The Roman Catholic Archdiocese of Philadelphia, one of the oldest and largest dioceses in the nation, will celebrate its 200th anniversary today with bell-ringing and a birthday cake.

The Roman Catholic Archdiocese of Philadelphia, one of the oldest and largest dioceses in the nation, will celebrate its 200th anniversary today with bell-ringing and a birthday cake.

Pope Benedict XVI's first papal visit to the United States, which begins in one week, will celebrate the diocese's creation in 1808, along with the creation that year of the dioceses of New York, Boston and Bardstown, Ky.

Benedict will visit Washington on April 15 and spend three days in New York City before returning to Rome on April 20. Although he is not visiting the Philadelphia area, he, too, will be celebrating a birthday; he turns 82 on April 16.

Philadelphia had just 11 priests and 30,000 Catholics - about 3 percent of the local population - when Pope Pius VII broke up what was then the national Diocese of Baltimore into more manageable entities. The new archdiocese then comprised all of Pennsylvania, Delaware, and the southern half of New Jersey.

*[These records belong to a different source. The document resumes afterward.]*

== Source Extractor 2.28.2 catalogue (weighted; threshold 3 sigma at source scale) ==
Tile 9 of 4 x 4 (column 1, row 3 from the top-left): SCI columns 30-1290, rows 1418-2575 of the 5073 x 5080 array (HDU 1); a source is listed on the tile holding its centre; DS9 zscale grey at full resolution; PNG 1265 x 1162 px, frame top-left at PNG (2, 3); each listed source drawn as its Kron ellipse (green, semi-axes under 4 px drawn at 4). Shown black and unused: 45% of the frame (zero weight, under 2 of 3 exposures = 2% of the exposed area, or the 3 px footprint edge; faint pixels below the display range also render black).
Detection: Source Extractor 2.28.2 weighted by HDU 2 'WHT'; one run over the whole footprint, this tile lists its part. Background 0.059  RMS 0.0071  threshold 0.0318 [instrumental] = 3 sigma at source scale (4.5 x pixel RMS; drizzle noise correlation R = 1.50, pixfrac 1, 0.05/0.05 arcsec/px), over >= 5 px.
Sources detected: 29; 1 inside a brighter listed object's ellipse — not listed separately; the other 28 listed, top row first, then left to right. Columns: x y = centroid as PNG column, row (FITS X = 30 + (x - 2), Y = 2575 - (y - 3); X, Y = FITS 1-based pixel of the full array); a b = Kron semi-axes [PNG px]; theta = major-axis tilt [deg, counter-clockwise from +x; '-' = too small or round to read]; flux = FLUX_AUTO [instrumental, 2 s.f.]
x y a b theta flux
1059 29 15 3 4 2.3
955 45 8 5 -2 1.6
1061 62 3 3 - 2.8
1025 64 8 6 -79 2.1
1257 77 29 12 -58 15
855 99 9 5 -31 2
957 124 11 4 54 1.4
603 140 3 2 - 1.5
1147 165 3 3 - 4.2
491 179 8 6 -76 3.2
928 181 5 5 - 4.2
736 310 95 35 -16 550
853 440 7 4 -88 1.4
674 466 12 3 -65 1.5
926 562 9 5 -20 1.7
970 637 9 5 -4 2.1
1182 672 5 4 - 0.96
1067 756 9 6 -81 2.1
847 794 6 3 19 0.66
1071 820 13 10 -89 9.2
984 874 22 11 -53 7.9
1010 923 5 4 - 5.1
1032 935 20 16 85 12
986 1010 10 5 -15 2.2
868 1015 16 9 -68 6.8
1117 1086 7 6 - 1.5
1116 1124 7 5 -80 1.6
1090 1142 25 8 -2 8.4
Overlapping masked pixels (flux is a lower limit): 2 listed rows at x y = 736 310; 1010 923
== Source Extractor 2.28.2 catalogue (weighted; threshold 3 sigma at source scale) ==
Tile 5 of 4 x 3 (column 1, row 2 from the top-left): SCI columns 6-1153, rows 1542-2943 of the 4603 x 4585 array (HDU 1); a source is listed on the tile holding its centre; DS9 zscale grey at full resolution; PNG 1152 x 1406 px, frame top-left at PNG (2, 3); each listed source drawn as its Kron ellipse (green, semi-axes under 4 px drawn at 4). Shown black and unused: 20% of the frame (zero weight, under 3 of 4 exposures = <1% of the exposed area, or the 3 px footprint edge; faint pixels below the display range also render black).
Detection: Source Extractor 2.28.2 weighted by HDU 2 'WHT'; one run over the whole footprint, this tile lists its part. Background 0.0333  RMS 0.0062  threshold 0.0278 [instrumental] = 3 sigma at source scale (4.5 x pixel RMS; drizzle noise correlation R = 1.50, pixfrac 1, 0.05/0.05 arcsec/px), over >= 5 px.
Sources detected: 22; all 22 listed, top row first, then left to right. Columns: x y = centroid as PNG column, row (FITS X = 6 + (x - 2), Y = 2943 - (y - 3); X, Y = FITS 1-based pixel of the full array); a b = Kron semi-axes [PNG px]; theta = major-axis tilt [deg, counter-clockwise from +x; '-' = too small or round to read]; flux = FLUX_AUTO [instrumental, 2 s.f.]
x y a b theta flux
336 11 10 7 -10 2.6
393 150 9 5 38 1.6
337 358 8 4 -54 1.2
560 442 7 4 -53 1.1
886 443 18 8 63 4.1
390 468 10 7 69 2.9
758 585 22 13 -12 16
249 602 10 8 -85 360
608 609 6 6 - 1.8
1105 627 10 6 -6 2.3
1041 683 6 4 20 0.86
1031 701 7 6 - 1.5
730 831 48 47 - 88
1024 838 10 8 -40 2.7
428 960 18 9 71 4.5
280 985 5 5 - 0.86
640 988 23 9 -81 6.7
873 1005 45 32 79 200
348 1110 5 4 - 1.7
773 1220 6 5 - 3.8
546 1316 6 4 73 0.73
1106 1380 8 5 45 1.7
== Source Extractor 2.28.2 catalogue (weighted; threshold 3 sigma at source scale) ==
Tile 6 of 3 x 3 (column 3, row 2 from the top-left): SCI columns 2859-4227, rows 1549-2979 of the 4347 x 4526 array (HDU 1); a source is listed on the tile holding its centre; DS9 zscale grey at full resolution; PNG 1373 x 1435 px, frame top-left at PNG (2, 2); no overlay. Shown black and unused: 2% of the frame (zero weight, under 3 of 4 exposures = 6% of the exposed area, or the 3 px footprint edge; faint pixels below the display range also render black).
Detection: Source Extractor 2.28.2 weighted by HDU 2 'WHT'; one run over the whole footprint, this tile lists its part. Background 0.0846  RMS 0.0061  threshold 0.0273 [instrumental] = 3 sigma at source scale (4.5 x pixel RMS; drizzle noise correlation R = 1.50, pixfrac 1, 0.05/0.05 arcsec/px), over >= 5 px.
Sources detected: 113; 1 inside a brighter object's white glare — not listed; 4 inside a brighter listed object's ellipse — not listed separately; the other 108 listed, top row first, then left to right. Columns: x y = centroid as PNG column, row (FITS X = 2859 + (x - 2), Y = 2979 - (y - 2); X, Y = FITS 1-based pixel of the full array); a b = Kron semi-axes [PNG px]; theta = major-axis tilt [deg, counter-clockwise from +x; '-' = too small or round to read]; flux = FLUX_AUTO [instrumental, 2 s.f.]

Today, 11 other dioceses exist in the original Diocese of Philadelphia, which became an archdiocese in 1875. It now counts 1.48 million members in Philadelphia, Chester, Delaware, Montgomery and Bucks Counties, making it the seventh largest Catholic archdiocese or diocese in the nation.

(Little Bardstown, now the Diocese of Louisville, went on to spawn 40 dioceses, including Chicago, Detroit and Cincinnati.)

Locally, Catholics account for about 38 percent of the five counties' population, and are served by about 882 diocesan and religious order priests in 270 parishes. Philadelphia's archbishop, Cardinal Justin Rigali, has asked all the parishes and schools of the archdiocese to mark the occasion by ringing their bells 200 times for two minutes at 2 p.m.

Rigali will also celebrate the day by cutting a giant birthday cake on the steps of the Cathedral Basilica of SS. Peter and Paul at 18th Street and the Parkway. He will be accompanied by school children, laity, clergy, and members of religious orders.

He will also mark the close of the archdiocese's year-long bicentennial with a 4 p.m. Mass on Sunday at the Pavilion at Villanova University. It is open to the public.